> [WHAT NEEDS TO BE DONE] Translate this sentence from the article on Bernie Sanders' Philadelphia radio ads into Spanish: "Pennsylvania is around 11 percent African-American; that number rises to 44 percent in Philadelphia."
(EXCERPT TO READ Opens)
Bernie Sanders courts black voters in Philadelphia through radio ads

Ad calls him 'a reformer who believes in ending racial profiling'

Pundits may be declaring that Bernie Sanders' presidential campaign is over, but he's still planning for a fight in Pennsylvania's April primary. A new radio ad playing in Philadelphia shows that he's going after a constituency that has been key to Hillary Clinton's success so far: black voters.

As NewsWorks reported, the Sanders campaign has purchased ad time on hip-hop station Boom Philly 107.9 FM. The radio spots paint Sanders as "a reformer who believes in ending racial profiling and mass incarceration so the justice system works for everyone."

Sanders has won eight primary contests so far, but not one state where more than 8 percent of the population is black. In contrast, Clinton has enjoyed landslide victories in states with large African-American populations, earning more than 70 percent of the vote in Alabama, Georgia, Louisiana and South Carolina.

In Sunday's Democratic debate on CNN, Sanders emphasized his civil rights record in the '60s — he was arrested while protesting segregation in Chicago schools and attended Martin Luther King Jr.'s March on Washington — as well as his sympathy for the Black Lives Matter movement.

"I was with young people active in the Black Lives Matter movement," he said. "A young lady comes up to me and she says, 'You don't understand what police do in certain black communities' ... I believe that as a nation in the year 2016, we must be firm in making it clear. We will end institutional racism and reform a broken criminal justice system."

To counter, Clinton pointed out that as a young college graduate she worked for civil rights leader Marian Wright Edelman and investigated segregated schools in Alabama.

Pennsylvania is around 11 percent African-American; that number rises to 44 percent in Philadelphia. Clinton is up by 17 points over Sanders in the Keystone State, according to FiveThirtyEight's polling average, but that's based on data from before Super Tuesday.

The Democratic primary isn't until April 26, but if the race is still competitive at that point, Pennsylvania, with its 189 delegates, will be a must-win. Florida, New York and California are the only states left in the race with more delegates at stake.
(EXCERPT TO READ Closes)
(THE DATA Opens)
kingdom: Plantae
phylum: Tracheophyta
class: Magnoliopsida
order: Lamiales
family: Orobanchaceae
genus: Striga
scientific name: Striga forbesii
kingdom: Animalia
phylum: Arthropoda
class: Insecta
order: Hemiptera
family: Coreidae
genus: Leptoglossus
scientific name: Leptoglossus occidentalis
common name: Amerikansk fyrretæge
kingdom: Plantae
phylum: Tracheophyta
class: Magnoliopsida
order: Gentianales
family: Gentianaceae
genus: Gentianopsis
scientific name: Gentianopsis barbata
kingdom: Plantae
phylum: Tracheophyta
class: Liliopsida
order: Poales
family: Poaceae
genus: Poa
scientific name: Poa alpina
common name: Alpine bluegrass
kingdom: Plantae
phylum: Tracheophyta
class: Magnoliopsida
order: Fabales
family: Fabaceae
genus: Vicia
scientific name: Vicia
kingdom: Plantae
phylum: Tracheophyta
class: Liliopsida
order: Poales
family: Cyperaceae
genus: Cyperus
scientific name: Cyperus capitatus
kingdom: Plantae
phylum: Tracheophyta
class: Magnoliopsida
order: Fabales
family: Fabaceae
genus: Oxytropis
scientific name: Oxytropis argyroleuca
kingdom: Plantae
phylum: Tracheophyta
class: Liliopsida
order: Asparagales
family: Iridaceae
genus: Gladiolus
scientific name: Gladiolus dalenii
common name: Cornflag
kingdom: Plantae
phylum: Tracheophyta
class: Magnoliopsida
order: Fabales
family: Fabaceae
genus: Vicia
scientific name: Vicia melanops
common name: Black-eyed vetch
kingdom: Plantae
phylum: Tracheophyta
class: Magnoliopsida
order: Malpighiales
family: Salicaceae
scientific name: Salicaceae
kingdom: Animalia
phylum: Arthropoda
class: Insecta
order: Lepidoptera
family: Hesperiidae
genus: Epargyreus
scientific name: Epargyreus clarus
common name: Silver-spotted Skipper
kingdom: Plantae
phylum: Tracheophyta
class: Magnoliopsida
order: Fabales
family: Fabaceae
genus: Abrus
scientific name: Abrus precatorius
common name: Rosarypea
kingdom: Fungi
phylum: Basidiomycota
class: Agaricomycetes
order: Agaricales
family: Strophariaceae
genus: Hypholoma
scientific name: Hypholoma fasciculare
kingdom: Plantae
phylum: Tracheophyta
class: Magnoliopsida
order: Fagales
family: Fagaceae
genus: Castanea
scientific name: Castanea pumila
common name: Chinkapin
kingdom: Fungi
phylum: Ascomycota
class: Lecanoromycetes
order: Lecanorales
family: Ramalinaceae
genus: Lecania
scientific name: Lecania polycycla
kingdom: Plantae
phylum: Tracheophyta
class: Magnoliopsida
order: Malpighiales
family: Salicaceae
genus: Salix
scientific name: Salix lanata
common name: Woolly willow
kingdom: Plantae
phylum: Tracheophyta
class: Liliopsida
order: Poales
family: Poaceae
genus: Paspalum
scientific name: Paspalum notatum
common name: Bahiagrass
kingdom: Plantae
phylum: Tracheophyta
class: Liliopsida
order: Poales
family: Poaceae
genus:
(THE DATA Closes)
> [SOLUTION TO THIS PROBLEM] Alrededor del 11 por ciento de la población de Pensilvania es afroamericana; esa cifra asciende al 44 por ciento en Filadelfia.